Addict

The day was June 10, 2006. The place – the civic center in Abilene, Texas. Almost as soon as my hand brushed the spine of the first book on the first table, I was overwhelmed by a sense of calming bliss. Surrounded by hundreds of thousands of paperback romances, classic leather-bound tomes, college textbooks, encyclopedia collections, illustrated children’s stories, dog-eared short-story anthologies and everything in between, I suddenly got the feeling all was right with the world. I forgot where I was, what I was worrying about and what I was supposed to do next as I lost myself in the flyleaves and back-cover summaries of any book that looked even remotely interesting. I absorbed the chattering, shrieking, and running amok of various unsupervised children with a degree of detached tolerance. I even smiled at a drooling, whining toddler in a stroller.

To appreciate how amazing this is, you need to understand my normal reaction when forced to remain within earshot of a screaming child. My shoulders hunch up toward my ears and my spinal cord starts to shrivel, curling toward the base of my brain for protection. My blood pressure and temperature rise, my eyebrows scrunch together in a scowl and the hair on the back of my neck stands up as I mutter, “I am never having children.” I shudder visibly with each successive wail, hoping one of us will finish up and leave before my ears fold in on themselves in defense. Except on this day, in this location, surrounded by tables and tables of cheap, mostly-new stacks of glorious books. You could have latched a wailing infant to my right arm and a cranky toddler to my left leg and as long as I had an hand free to flip open a book, it would not have phased me at all. I’m not even that chill after a Valium (which I’ve only tried once) or a couple glasses of wine (which I continue to try, regardless of my success).

The weirdness of this fact is not lost on me, I assure you.

I started worrying the day I discovered LibraryThing.com, a website that allows the motivated bibliophile to catalog their treasures by ISBN, Library of Congress Call No., or even enter the info manually. You can categorize, tag, search, reorganize and index by author, subject, review, rating, date or whatever. You can even see who else owns, likes, dislikes or reviewed your books. You can compare your library to others’, cross referencing titles weighted by library size. It’s actually kind of sick if you think about it. Not only did I sign up and pay the requisite $10/yr fee (lifetime membership is a bargain at $25, but I have commitment issues), I also bought a little keypad to plug into my laptop to speed up the process of typing in all those 10-digit ISBNs. I finished after approximately 5 days of stepping around 3-foot-high stacks of books, and noted with dismay the total was a dismal 614, and that’s not counting the two cartons still sitting uncatalogued in my dining room.
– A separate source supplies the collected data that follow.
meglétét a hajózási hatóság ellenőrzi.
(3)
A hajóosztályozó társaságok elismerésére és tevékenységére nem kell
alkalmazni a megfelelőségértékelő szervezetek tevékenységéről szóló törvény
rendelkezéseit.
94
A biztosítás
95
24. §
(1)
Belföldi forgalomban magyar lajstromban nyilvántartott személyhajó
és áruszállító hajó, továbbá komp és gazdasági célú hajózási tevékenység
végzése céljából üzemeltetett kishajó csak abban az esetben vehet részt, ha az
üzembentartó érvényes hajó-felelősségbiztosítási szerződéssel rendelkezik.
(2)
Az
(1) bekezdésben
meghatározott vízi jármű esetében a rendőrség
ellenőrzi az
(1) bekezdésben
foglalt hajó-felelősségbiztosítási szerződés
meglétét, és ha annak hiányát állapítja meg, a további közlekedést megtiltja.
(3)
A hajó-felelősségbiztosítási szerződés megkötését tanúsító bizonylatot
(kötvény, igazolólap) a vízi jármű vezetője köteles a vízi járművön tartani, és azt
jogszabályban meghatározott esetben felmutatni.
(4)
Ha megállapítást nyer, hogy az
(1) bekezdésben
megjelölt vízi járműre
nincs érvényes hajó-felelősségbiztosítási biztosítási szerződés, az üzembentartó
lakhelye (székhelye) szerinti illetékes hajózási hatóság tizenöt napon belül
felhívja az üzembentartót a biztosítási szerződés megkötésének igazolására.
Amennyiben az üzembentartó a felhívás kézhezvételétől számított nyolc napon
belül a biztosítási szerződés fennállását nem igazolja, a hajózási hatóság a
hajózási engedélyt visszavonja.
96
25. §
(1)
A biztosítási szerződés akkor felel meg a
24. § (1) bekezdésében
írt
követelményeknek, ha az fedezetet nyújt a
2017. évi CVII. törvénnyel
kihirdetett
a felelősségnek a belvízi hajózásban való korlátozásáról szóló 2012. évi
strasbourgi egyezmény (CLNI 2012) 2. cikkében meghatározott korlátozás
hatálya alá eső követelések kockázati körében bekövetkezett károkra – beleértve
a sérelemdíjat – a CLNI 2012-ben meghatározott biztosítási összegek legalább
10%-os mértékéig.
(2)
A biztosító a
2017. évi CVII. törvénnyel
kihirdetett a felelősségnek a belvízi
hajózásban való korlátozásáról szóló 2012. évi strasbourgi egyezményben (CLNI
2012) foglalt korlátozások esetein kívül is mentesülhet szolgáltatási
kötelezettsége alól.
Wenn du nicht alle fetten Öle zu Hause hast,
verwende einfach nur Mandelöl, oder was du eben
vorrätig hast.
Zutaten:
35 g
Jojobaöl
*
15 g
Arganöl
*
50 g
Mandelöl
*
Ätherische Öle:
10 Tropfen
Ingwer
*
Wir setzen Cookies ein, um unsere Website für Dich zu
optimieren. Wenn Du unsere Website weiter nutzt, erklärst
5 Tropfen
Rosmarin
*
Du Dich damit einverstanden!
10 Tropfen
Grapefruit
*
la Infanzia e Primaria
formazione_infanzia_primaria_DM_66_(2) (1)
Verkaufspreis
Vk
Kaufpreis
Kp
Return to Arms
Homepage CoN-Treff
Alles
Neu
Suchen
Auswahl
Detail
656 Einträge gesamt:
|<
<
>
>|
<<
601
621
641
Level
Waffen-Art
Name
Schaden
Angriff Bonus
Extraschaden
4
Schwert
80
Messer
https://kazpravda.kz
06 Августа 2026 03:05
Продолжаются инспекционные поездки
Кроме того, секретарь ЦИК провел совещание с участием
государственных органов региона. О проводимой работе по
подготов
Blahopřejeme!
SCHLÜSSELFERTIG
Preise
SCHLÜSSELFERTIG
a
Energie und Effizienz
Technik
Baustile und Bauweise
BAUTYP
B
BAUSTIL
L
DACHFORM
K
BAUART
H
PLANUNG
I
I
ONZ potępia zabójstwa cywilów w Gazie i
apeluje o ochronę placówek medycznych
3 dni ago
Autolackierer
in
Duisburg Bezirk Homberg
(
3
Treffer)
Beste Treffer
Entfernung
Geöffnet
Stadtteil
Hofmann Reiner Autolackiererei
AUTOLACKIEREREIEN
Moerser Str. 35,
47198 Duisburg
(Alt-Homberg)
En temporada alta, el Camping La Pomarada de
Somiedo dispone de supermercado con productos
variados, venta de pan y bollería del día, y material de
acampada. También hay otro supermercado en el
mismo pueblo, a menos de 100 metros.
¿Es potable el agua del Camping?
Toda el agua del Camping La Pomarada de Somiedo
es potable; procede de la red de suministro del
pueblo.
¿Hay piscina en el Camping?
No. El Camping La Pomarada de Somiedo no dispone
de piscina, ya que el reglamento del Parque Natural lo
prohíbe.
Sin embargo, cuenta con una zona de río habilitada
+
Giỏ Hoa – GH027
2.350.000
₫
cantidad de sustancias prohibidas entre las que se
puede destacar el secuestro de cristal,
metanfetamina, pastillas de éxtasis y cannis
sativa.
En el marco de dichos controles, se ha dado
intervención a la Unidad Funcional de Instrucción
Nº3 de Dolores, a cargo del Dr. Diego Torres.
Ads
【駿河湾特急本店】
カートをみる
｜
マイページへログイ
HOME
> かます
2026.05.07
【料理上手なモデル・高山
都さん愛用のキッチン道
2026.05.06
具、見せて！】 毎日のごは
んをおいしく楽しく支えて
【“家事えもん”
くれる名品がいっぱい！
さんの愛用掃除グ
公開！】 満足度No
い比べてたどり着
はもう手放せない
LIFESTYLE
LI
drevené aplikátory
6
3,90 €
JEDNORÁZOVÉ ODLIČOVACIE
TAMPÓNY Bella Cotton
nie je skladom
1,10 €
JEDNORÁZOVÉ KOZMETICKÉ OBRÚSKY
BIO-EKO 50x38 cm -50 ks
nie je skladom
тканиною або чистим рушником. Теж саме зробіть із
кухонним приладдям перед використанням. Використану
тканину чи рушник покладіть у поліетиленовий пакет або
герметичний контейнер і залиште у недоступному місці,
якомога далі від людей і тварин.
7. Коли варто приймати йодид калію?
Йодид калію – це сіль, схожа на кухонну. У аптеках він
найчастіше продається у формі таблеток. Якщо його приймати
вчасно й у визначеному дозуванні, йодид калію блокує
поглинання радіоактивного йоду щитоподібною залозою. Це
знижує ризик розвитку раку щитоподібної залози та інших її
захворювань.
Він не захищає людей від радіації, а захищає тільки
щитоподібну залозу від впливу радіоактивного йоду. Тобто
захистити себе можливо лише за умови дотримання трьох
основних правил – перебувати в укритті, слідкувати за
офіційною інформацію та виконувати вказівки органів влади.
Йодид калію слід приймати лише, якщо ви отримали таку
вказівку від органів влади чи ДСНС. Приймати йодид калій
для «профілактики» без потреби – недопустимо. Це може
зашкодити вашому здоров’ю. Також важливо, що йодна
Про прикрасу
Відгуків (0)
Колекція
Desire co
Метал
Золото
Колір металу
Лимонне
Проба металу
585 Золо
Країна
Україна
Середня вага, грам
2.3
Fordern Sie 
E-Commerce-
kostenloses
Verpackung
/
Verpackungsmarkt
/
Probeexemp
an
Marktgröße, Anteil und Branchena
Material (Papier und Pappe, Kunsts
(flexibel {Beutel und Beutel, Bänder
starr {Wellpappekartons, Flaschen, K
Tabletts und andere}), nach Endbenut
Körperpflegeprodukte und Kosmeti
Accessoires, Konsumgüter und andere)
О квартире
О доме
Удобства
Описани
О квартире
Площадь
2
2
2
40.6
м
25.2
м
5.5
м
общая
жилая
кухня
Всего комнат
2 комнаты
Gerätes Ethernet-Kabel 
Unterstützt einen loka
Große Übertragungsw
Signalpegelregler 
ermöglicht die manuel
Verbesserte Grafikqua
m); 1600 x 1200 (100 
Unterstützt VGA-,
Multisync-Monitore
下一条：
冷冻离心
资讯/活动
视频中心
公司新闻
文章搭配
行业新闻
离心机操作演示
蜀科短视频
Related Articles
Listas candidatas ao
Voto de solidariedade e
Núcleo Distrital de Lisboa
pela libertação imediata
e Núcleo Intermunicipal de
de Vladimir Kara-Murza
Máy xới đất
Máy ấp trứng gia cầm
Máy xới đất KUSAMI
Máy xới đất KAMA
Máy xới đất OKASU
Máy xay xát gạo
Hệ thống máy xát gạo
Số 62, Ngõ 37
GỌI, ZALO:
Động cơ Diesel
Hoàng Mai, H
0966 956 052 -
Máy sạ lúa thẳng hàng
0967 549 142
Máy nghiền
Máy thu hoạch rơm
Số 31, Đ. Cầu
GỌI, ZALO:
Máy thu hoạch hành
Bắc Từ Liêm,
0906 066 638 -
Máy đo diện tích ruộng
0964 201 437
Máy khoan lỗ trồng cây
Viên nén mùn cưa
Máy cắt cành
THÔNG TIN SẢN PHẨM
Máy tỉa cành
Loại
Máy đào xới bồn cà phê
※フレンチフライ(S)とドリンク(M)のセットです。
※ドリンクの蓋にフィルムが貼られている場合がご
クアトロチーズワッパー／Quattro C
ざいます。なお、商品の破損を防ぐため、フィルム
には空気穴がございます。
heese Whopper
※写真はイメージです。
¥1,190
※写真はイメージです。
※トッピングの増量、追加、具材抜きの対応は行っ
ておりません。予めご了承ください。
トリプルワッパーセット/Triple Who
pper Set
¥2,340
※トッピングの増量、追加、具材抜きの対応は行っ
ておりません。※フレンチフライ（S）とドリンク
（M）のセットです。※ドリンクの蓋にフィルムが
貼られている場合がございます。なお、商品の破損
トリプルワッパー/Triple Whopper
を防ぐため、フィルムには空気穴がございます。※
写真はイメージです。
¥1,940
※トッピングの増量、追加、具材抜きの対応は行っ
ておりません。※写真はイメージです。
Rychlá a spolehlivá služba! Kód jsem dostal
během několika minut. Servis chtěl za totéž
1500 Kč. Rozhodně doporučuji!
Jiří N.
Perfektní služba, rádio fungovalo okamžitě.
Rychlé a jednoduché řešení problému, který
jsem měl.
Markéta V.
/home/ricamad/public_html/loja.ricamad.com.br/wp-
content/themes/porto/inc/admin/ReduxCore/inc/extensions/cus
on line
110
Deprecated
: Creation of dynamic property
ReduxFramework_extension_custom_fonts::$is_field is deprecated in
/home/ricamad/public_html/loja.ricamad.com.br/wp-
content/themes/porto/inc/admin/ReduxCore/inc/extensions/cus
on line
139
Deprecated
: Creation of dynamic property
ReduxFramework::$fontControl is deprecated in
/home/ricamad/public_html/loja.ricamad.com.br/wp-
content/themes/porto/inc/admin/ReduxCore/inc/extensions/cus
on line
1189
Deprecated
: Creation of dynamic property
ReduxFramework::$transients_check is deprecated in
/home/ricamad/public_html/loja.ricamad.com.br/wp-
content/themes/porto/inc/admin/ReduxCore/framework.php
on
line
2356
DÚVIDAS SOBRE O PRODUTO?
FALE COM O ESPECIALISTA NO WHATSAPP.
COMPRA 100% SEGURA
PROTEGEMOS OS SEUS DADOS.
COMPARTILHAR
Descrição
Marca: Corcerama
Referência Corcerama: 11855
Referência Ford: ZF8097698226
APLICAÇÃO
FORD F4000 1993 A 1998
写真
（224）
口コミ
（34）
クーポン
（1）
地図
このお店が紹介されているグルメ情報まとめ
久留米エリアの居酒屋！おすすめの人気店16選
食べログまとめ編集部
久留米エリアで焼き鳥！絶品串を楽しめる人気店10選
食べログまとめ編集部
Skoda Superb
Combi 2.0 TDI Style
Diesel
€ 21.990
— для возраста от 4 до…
I at least have the sense to understand the depth and breadth of my pathology when it comes to books (not to mention the OCD involved with the keypad thing, but that’s another entry for another time). Since I first began to read at four years old, books have been my solace, my escape, my joy and my stimulation. They have broadened my horizons and challenged my assumptions. They provide common ground for conversations with strangers, hours of cheap entertainment, and not incidentally, a little intellectual ambience to my otherwise boring living room.

The rest of the year I generally do pretty well at controlling the perpetual impulse to add to my already overflowing collection. I toss out the Borders coupons, keep my eyes straight ahead as I pass Books-a-Million and make my visits to Barnes and Noble as few and far between as possible. But on one Saturday every June I’m lured by the siren song of Friends of the Library sale’s cheap literary goodness, and every July I spend hours cataloging the fruit of my ill-gotten gains.

Today is May 5; the event is still over thirty days away and I still have a box of unpacked books from last year’s sale. The way I see it, I have two choices; I can either buy another bookshelf in preparation for this year’s spree or I can move.

I’m really going to miss my friends here.